Это был не курьер. Катер вез на мыс пассажиров. Вскоре Лаон смог разглядеть их лица и весьма удивился, узнав Алуэнна, Саинну и Баллайну.
— Здравствуй, брат! — крикнула Саинна. — Мы гуляли по набережной и решили взять катер и съездить сюда, повидаться, полюбоваться вечерними видами! Отлив ведь начнется ночью, да? Мы успеем?..
— Очень рад, — откликнулся Лаон, однако по его голосу всем стало ясно, что он не в восторге от такой неожиданности. — Конечно, успеете. Добро пожаловать, дорогой Аллуэн и уважаемая Баллайна.
— Вы не хотите подняться на борт? — спросил Аллуэн.
— Извините, нет, ведь я не один…
Лаон вдруг оглянулся и не увидел Ласси. Сердце рухнуло в бездну.
«Ласси! Доченька!» — завопил он. — «Где ты?!»..

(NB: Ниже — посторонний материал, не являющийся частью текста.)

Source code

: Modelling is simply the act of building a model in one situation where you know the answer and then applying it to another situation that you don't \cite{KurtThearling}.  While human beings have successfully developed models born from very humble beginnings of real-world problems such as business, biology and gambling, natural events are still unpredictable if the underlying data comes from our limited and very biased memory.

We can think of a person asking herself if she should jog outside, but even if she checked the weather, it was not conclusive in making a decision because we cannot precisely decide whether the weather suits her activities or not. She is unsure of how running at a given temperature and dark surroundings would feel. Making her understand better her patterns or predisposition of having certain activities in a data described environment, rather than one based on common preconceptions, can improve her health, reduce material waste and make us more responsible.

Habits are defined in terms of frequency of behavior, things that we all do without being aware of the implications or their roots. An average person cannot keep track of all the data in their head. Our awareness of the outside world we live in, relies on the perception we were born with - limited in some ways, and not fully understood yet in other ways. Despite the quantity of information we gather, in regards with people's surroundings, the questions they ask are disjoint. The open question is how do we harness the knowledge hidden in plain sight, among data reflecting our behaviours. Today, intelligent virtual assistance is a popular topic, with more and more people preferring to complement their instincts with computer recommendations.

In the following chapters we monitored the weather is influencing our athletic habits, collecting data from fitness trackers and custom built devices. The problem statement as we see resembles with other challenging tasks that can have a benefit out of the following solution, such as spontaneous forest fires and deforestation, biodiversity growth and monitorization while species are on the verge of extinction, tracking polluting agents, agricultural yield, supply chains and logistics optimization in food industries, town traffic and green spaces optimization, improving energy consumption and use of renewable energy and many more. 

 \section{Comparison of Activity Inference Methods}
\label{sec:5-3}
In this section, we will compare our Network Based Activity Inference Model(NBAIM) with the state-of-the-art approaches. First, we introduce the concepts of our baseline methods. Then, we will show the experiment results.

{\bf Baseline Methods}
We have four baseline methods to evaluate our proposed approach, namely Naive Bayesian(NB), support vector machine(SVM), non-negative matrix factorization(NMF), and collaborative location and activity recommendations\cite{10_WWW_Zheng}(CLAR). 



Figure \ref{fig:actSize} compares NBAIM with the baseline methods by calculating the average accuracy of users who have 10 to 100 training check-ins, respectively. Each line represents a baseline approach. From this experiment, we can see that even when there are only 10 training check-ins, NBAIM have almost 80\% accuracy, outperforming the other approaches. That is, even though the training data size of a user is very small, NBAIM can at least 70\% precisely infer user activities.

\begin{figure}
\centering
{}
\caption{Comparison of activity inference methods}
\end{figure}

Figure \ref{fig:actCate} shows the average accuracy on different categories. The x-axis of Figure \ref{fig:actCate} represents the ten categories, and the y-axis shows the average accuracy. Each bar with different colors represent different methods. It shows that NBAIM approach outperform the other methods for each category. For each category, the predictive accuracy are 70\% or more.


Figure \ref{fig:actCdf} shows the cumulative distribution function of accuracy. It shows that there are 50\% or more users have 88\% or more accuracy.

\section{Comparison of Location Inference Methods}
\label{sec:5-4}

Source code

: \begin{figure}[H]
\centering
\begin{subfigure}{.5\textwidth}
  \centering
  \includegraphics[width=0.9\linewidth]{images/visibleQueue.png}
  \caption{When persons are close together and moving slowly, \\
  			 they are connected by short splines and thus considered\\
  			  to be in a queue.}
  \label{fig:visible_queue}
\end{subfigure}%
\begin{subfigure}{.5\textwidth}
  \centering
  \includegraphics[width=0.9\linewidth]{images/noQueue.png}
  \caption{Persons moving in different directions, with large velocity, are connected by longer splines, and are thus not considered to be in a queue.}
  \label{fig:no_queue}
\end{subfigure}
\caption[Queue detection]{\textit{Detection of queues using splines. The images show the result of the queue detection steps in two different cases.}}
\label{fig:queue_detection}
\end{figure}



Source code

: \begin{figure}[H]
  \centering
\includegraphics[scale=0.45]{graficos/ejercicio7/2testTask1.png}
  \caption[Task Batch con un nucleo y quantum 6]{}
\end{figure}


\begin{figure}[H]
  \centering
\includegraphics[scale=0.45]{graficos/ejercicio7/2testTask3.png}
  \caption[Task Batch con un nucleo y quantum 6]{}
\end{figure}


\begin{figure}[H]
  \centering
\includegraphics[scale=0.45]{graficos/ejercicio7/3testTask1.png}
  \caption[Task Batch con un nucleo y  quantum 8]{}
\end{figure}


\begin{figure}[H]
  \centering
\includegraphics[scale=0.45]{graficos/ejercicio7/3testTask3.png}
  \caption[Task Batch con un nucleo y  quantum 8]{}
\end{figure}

Он готов был нырять и нырять, доколе хватит физических сил, хотя понимал, что в сумерках он не увидит это маленькое, хрупкое, узкое тельце, и не отыщет свое сокровище в бездне ненасытного океана…
«Папа! Я тут!», — внезапно откликнулась Ласси, выскочив сзади. — «Правда, я хорошо спряталась?»
«Никогда так не делай!» — строго приказал он и едва поборол искушение отвесить легкий шлепок по затылку. — «С океаном шутить нельзя!»…
Гости ждали, пока он закончит воспитывать баловницу. Потом Саинна предложила:
— Брат, может быть, мы заберем твою дочку? Она, вероятно, устала? И тебе так будет спокойнее?
— Да, я хочу прокатиться! — откликнулась Ласси и смело схватилась за брошенный веревочный трап с деревянными перекладинами.
— Ласси, ты не одета! — напомнил Лаон.
— Ну, и что? — удивилась она и внезапно опомнилась: — Уважаемые господа и благородные дамы, простите мне мой вольный наряд, мы не ждали гостей, но, конечно, очень вам рады!
Саинна помогла девчушке взобраться и мгновенно укутала ее собственным палантином.
— Вы весьма любезны, благородная госпожа, — заявила Ласси.